Atlante Private Equity, fondo gestito da Imi Fondi Chiusi del Gruppo Intesa Sanpaolo, ha acquisito il Gruppo Giunti Irrigazione, azienda umbra leader nella produzione e commercializzazione di prodotti e sistemi completi per l’irrigazione e per il trasporto dell’acqua. Il fondo Atlante, attraverso la nuova società denominata Terra spa, ha acquisito l’intero capitale di tre società operative del gruppo: Giunti spa, con sede ad Umbertide (Perugia) che serve i principali clienti nazionali ed internazionali in oltre 60 paesi nel mondo, Centro Irrigazione Srl, con sede a Bastia Umbra (Perugia), che serve il mercato retail italiano e Gival France, con sede a Bouc-Bel-Air (Francia), che copre principalmente il mercato francese.

L’imprenditore umbro Pietro Giunti è entrato nella newco con il 25 per cento delle quote e ricoprirà la carica di amministratore delegato di Terra.

Il primo nucleo di quello che poi è divenuto il Gruppo Giunti è stato fondato da Giacomo Giunti nel 1945. Oggi l’azienda è il principale produttore e distributore di prodotti e sistemi ad alto valore aggiunto per il settore dell’irrigazione agricola, tradizionale e di precisione, e del trasporto acqua. Il Gruppo genera all’estero nel settore irrigazione oltre il 60 per cento del proprio fatturato che nel 2015 è stato di oltre 50 milioni di euro. L’azienda impiega circa 120 collaboratori.

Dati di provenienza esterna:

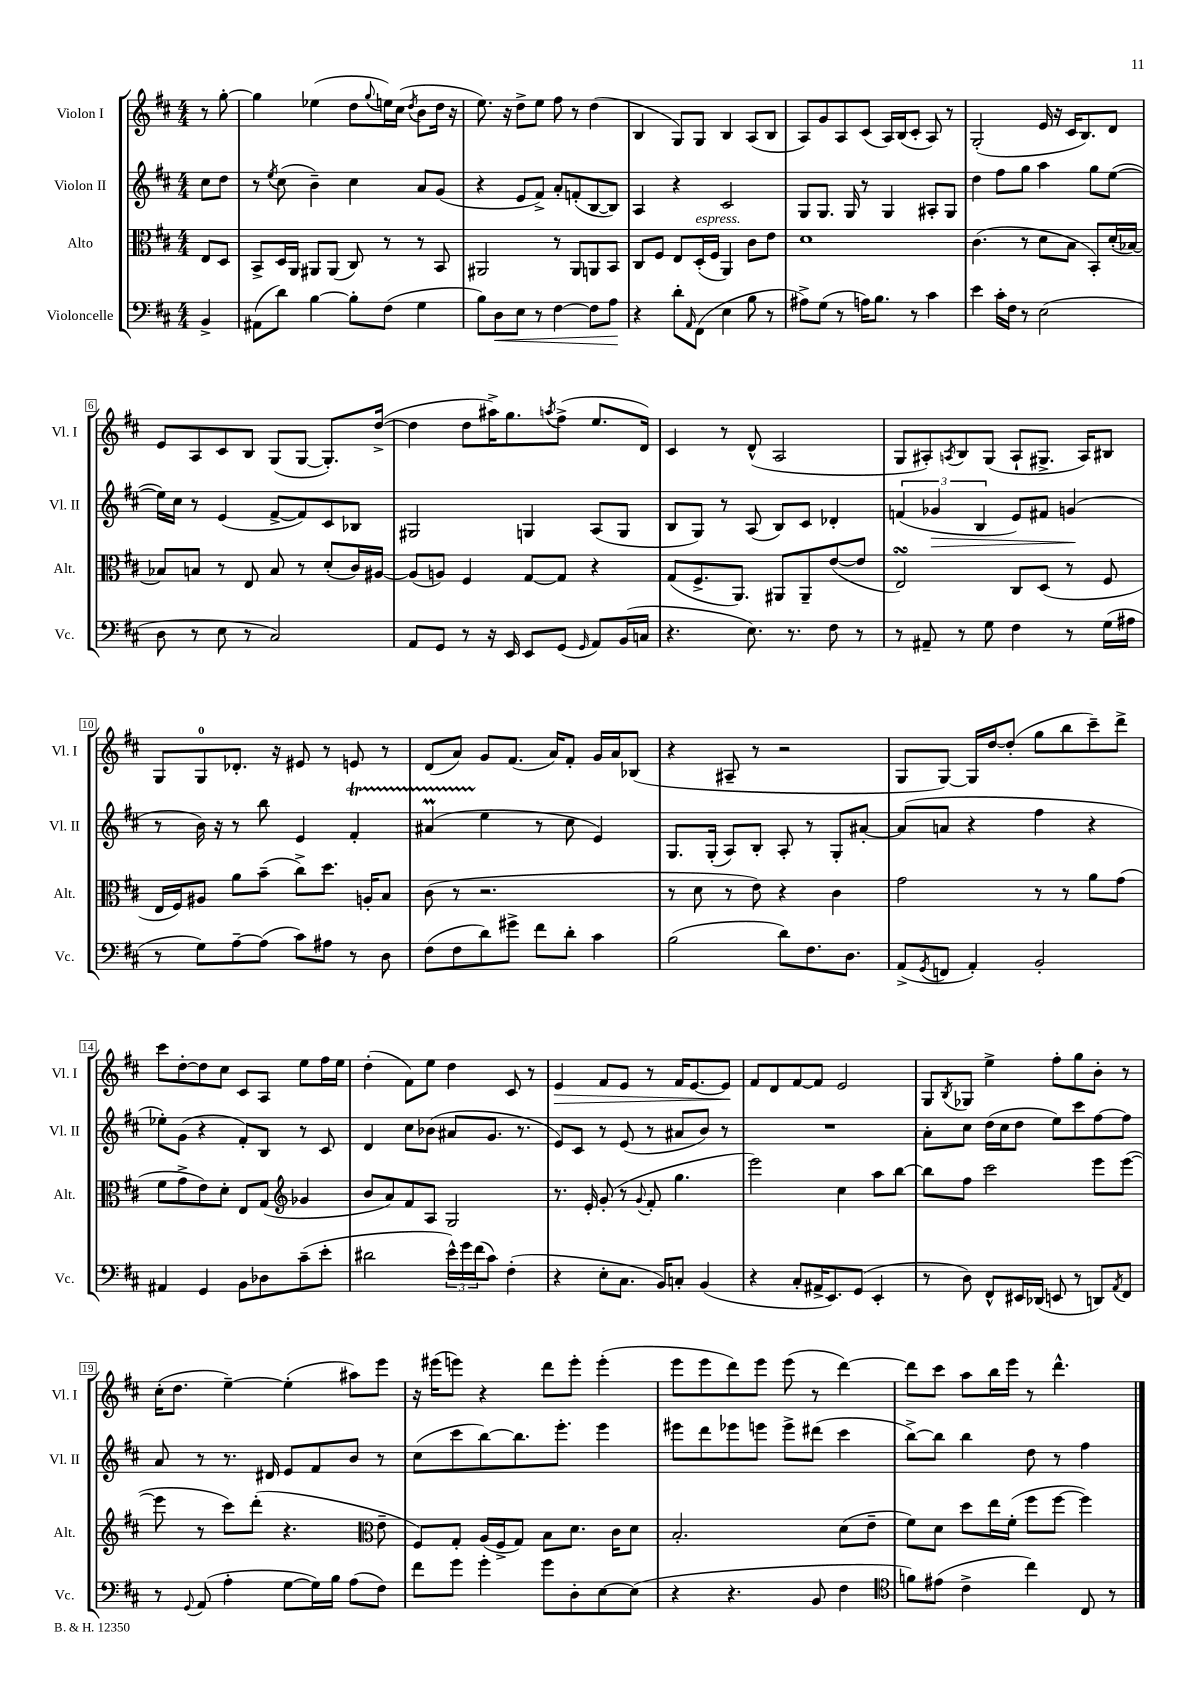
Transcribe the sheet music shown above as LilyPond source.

<<
\new StaffGroup <<
\new Staff = "s0" \with { instrumentName = "Violon I" shortInstrumentName = "Vl. I" } {
    \clef treble \key d \major \numericTimeSignature \time 4/4 \partial 4
    r8 g''8~-. |
    g''4 ees''4( d''8 \appoggiatura { g''8 } e''16) cis''16( \acciaccatura { d''8 } b'8 d''16 r16 |
    e''8.) r16 d''8-> e''8 fis''8 r8 d''4( |
    b4 g8) g8 b4 a8( b8 |
    a8) g'8 a8 cis'8( a16) b16( cis'8-. a8) r8 |
    g2-.( e'16 r16 cis'16 b8.) d'8 |
    e'8 a8 cis'8 b8 g8( g8~ g8.-.) d''16~->( |
    d''4 d''8 ais''16->) g''8. \acciaccatura { a''8 } fis''8->( e''8. d'16) |
    cis'4 r8 d'8-^( a2 |
    g8 ais8-.) \acciaccatura { a8 } b8 g8( a8-! gis8.-> a16) bis8 |
    g8 g8-0 des'8.-. r16 eis'8 r8 e'8 r8 |
    d'8( a'8) g'8 fis'8.( a'16) fis'8-. g'16 a'16 bes8( |
    r4 ais8-- r8 r2 |
    g8 g8~) g16 d''16~ d''8-.( g''8 b''8 cis'''8--) d'''8-> |
    cis'''8 d''8~-. d''8 cis''8 cis'8 a8 e''8 fis''16 e''16 |
    d''4-.( fis'8) e''8 d''4 cis'8 r8 |
    e'4\> fis'8 e'8 r8 fis'16 e'8.~ e'8\! |
    fis'8 d'8 fis'8~ fis'8 e'2 |
    g8 \acciaccatura { b8 } ges8 e''4-> fis''8-. g''8 b'8-. r8 |
    cis''16-.( d''8. e''4~--) e''4-.( ais''8) e'''8 |
    r16 eis'''16( e'''8) r4 d'''8 e'''8-. e'''4-.( |
    e'''8 e'''8 d'''8) e'''8 e'''8( r8 d'''4~) |
    d'''8 cis'''8 a''8 b''16 e'''16 r8 d'''4.-^ \bar "|." |
}
\new Staff = "s1" \with { instrumentName = "Violon II" shortInstrumentName = "Vl. II" } {
    \clef treble \key d \major \numericTimeSignature \time 4/4 \partial 4
    cis''8 d''8 |
    r8 \acciaccatura { e''8 } cis''8( b'4--) cis''4 a'8 g'8( |
    r4 e'8 fis'8->) a'8-. f'8-.( b8~ b8) |
    a4 r4 cis'2 |
    g8 g8. g16 r8 g4 ais8-. g8 |
    d''4 fis''8 g''8 a''4 g''8 e''8~( |
    e''16) cis''16 r8 e'4( fis'8~-> fis'8) cis'8 bes8 |
    gis2 g4 a8( g8 |
    b8 g8) r8 a8( b8) cis'8 des'4-. |
    \tuplet 3/2 { f'4( ges'4\> b4 } e'8) fis'8 g'4\!( |
    r8 b'16) r16 r8 b''8 e'4 fis'4-.\startTrillSpan |
    ais'4\prall( e''4\stopTrillSpan r8 cis''8 e'4) |
    g8. g16-.( a8) b8-. a8-. r8 g8-. ais'8~-. |
    ais'8( a'8 r4 fis''4 r4 |
    ees''8-.) g'8( r4 fis'8-.) b8 r8 cis'8 |
    d'4 cis''8 bes'8( ais'8 g'8. r8. |
    e'8) cis'8 r8 e'8( r8 ais'8 b'8) r8 |
    R1 |
    a'8-. cis''8 d''16( cis''16 d''8 e''8) cis'''8 fis''8~ fis''8 |
    a'8 r8 r8. dis'16 e'8 fis'8 b'8 r8 |
    cis''8( cis'''8 b''8~) b''8. e'''8.-. e'''4 |
    eis'''8 d'''8 ees'''8 e'''8 e'''8-> dis'''8( cis'''4 |
    b''8~->) b''8 b''4 d''8 r8 fis''4 \bar "|." |
}
\new Staff = "s2" \with { instrumentName = "Alto" shortInstrumentName = "Alt." } {
    \clef alto \key d \major \numericTimeSignature \time 4/4 \partial 4
    e8 d8 |
    b,8-> d16 a,16 ais,8 ais,8( cis8) r8 r8 b,8 |
    ais,2 r8 ais,8 a,8 b,8 |
    cis8 fis8 e8 d16-.^\markup { \italic "espress." }( fis16 a,4) cis'8 e'8 |
    d'1 |
    cis'4.( r8 d'8 b8 b,8-.) d'16-.( bes16~) |
    bes8 b8 r8 e8 b8 r8 d'8-.( cis'16) ais16~ |
    ais8( a8) fis4 g8~ g8 r4 |
    g8( fis8.-> a,8.) ais,8 ais,8-- e'8~( e'8 |
    e2\turn) cis8 d8( r8 fis8 |
    e16 fis16) ais8 a'8 b'8--( cis''8->) d''8. a16-. b8 |
    cis'8( r8 r2. |
    r8 d'8 r8 e'8) r4 cis'4 |
    g'2 r8 r8 a'8 g'8( |
    fis'8 g'8-> e'8) d'8-. e8 g8( \clef treble ges'4 |
    b'8 a'8) fis'8 a8 g2 |
    r8. e'16-. g'8-.( r8 \appoggiatura { g'8 } fis'8-. g''4. |
    e'''2) cis''4 a''8 b''8~ |
    b''8 fis''8 cis'''2 e'''8 e'''8~( |
    e'''8 r8 cis'''8) d'''8-.( r4. \clef alto e'8-- |
    fis8) g8-. a16( fis16-> g8) b8 d'8. cis'16 d'8 |
    b2.-. d'8( e'8-- |
    fis'8) d'8 d''8 e''16 fis'16-.( fis''8 fis''8~ fis''4) \bar "|." |
}
\new Staff = "s3" \with { instrumentName = "Violoncelle" shortInstrumentName = "Vc." } {
    \clef bass \key d \major \numericTimeSignature \time 4/4 \partial 4
    b,4-> |
    ais,8( d'8) b4~ b8-. fis8( g4 |
    b8) d8\< e8 r8 fis4~ fis8 a8\! |
    r4 d'8-. \grace { a,16 } fis,8( e4 b8 r8 |
    ais8->) g8( r8 a16) b8. r8 cis'4 |
    e'4 cis'16-. fis16 r8 e2( |
    d8 r8 e8 r8 cis2) |
    a,8 g,8 r8 r16 e,16 e,8 g,8( \grace { g,16 } a,8) b,16( c16 |
    r4. e8.) r8. fis8 r8 |
    r8 ais,8-- r8 g8 fis4 r8 g16( ais16 |
    r8 g8) a8~-- a8( cis'8) ais8 r8 d8 |
    fis8( fis8 d'8) gis'8-> fis'8 d'8-. cis'4 |
    b2( d'8) fis8. d8. |
    a,8->( \acciaccatura { g,8 } f,8 a,4-.) b,2-. |
    ais,4 g,4 b,8 des8 cis'8--( e'8-. |
    dis'2 \tuplet 3/2 { e'16-^) g'16 fis'16( } cis'8) fis4-.( |
    r4 e8-. cis8. b,16) c8-. b,4( |
    r4 cis8-. ais,16-> e,8.) g,8( e,4-. |
    r8 d8) fis,8-^ eis,16 des,16( e,8 r8 d,8) \acciaccatura { a,8 } fis,8 |
    r8 \appoggiatura { g,8 } a,8( a4-. g8~ g16) b16 a8( fis8) |
    fis'8 g'8 g'4-. g'8 d8-. e8~ e8( |
    r4 r4. b,8 fis4 |
    \clef tenor f'8) eis'8( cis'4-> cis''4) cis8 r8 \bar "|." |
}
>>
>>
\layout { \context { \Score \override BarNumber.stencil = #(make-stencil-boxer 0.1 0.3 ly:text-interface::print) } }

“Questa collaborazione – ha sottolineato Pietro Giunti – consentirà al Gruppo di sostenere un importante programma di crescita in Italia e sui mercati esteri in cui ci sono ancora notevoli possibilità di espansione. Sono già aperte inoltre le trattative per l’acquisizione di altre aziende che operano nel settore. Questa operazione, infine, è frutto di una attenta analisi delle proposte di acquisto che abbiamo ricevuto. Abbiamo privilegiato la scelta del partner che ha saputo garantirci il mantenimento del legame con il territorio e dei livelli occupazionali”.

La competizione per il controllo del Gruppo Giunti è stata, infatti, molto partecipata sia da gruppi industriali internazionali americani, israeliani, indiani e tedeschi che da fondi di investimento del settore.